Daech est préparé en vue des « jours sombres ». Il a maintenant perdu toutes ses sources de richesse (la plupart des gisements pétroliers sont en train de passer aux mains des gouvernements syrien et irakien) et ne peut plus imposer les taxes du temps de son règne, qui garnissaient ses coffres de millions de dollars chaque jour. Mais ses dirigeants sont prêts à affronter l’ère qui suivra la défaite, surtout depuis la bataille de Mossoul (Irak) et la chute de Palmyre et de Deir Ezzor (Syrie).

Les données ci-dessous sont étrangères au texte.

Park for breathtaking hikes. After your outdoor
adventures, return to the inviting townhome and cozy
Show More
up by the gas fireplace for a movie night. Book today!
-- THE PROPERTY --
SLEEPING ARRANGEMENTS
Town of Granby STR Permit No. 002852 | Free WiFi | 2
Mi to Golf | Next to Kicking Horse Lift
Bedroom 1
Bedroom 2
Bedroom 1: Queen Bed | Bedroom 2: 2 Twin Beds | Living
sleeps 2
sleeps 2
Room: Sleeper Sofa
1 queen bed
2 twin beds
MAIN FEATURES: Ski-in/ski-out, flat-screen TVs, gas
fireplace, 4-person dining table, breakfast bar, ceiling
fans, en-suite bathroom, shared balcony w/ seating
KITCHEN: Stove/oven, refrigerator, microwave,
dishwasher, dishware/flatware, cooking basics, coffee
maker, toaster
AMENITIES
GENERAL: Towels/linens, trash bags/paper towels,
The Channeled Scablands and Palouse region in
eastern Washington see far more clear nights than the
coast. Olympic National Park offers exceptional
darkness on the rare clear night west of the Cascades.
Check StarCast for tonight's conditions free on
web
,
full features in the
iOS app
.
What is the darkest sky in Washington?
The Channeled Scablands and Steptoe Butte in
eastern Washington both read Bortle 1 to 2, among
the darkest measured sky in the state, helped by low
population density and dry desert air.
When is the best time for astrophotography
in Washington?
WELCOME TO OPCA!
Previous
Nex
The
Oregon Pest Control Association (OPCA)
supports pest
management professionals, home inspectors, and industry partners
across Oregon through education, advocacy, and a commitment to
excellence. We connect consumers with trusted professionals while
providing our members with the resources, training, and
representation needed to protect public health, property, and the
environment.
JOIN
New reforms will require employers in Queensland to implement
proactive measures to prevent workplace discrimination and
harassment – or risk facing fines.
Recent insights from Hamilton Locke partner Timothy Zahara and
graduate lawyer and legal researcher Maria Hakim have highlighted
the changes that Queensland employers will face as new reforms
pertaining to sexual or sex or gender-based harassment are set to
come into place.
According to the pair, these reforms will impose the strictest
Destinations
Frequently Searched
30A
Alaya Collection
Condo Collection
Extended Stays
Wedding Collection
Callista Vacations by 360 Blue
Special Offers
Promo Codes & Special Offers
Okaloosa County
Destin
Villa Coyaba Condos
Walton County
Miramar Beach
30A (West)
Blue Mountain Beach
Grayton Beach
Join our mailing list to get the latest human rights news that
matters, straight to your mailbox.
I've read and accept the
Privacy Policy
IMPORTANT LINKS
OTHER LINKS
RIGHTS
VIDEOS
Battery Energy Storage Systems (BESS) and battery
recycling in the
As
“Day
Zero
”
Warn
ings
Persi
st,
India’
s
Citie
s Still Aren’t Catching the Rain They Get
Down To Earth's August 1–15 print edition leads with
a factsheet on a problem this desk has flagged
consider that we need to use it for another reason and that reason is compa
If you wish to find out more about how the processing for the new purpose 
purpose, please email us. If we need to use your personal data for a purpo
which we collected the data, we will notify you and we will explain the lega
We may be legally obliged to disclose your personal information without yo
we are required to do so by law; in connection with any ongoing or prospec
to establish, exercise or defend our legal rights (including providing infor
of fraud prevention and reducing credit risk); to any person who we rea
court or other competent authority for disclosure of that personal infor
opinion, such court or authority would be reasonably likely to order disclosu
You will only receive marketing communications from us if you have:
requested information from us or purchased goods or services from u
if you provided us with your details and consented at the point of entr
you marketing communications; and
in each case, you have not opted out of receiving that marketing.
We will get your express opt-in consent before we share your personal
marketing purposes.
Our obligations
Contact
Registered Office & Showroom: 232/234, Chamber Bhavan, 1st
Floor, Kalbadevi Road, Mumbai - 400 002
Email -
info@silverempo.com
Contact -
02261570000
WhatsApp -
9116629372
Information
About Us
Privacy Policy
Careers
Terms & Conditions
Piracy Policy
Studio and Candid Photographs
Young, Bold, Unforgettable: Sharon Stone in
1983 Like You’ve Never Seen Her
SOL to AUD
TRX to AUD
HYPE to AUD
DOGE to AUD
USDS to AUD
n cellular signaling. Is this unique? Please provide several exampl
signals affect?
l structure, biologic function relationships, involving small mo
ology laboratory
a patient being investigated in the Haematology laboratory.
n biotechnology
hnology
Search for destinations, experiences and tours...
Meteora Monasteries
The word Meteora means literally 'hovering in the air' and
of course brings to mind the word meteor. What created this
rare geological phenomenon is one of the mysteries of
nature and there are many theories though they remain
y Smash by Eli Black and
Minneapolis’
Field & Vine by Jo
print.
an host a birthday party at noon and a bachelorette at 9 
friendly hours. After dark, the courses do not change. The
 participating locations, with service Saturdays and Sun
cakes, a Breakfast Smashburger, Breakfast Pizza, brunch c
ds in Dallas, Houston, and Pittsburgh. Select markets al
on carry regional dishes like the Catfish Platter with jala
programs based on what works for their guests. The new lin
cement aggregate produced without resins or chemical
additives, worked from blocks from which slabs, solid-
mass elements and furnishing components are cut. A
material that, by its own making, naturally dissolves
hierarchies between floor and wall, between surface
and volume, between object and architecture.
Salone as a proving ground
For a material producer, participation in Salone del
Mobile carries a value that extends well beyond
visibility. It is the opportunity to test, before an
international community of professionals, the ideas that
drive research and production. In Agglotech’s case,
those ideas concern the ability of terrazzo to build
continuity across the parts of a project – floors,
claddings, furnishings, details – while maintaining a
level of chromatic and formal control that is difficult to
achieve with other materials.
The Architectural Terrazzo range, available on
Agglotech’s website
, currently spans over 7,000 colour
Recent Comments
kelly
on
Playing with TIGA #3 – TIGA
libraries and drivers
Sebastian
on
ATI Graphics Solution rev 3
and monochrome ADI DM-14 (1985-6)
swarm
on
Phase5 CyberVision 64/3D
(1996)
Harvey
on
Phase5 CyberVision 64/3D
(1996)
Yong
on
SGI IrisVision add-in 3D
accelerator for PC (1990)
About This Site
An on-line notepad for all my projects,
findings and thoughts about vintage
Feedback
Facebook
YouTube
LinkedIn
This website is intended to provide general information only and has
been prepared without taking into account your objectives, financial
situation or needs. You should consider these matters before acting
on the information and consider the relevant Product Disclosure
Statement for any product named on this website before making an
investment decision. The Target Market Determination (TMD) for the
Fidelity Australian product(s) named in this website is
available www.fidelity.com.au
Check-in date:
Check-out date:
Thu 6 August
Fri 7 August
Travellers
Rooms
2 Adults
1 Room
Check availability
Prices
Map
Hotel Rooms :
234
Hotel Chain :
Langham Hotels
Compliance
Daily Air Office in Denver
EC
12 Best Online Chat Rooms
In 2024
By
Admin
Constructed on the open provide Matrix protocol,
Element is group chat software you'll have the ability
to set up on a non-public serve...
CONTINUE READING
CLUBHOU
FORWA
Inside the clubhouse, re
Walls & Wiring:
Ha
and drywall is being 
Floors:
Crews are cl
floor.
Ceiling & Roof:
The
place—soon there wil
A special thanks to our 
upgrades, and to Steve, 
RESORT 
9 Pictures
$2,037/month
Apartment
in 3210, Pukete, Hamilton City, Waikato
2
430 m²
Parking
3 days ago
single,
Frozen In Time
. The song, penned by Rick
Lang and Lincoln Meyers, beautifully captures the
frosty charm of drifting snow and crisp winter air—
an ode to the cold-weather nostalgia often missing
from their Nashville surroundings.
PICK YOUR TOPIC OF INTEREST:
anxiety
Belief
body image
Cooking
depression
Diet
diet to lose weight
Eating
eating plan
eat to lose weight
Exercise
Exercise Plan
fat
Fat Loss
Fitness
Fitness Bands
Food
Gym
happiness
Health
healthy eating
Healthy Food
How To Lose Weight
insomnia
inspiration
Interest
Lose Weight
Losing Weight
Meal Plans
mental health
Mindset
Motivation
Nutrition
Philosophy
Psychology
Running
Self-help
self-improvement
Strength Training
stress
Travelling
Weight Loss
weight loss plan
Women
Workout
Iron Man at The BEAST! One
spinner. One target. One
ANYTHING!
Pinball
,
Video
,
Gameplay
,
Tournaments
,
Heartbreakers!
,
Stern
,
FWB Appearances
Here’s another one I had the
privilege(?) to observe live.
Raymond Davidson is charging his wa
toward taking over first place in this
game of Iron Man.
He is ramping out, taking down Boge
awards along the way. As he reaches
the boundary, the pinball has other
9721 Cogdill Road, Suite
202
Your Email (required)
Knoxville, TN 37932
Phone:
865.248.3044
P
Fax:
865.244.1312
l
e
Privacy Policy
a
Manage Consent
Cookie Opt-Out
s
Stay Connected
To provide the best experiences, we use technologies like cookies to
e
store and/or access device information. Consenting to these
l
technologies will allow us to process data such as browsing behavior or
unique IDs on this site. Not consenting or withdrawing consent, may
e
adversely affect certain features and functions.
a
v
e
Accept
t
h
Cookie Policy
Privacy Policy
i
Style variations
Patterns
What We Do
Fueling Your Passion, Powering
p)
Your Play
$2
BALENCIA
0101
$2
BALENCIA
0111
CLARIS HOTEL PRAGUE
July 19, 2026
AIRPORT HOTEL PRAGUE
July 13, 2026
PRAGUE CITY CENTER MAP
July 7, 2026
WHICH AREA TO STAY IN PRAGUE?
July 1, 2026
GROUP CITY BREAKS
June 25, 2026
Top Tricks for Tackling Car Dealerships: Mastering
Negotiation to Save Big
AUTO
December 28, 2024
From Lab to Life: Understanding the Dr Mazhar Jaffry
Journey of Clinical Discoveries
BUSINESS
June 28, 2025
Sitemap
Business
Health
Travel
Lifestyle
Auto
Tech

Comme rapporté précédemment, les deux groupes doivent assainir leurs différences et trouver un terrain d’entente, ce qui n’est pas impossible dans la situation où ils se trouvent. AQ et Daech devraient collaborer, mais pas fusionner. Un front uni contre leurs ennemis est vraiment nécessaire et on devrait assister sous peu à une sorte de trêve entre les deux groupes. Malheureusement, la fin de la guerre en Syrie et en Irak ne signifie pas pour autant la fin des problèmes au Moyen-Orient.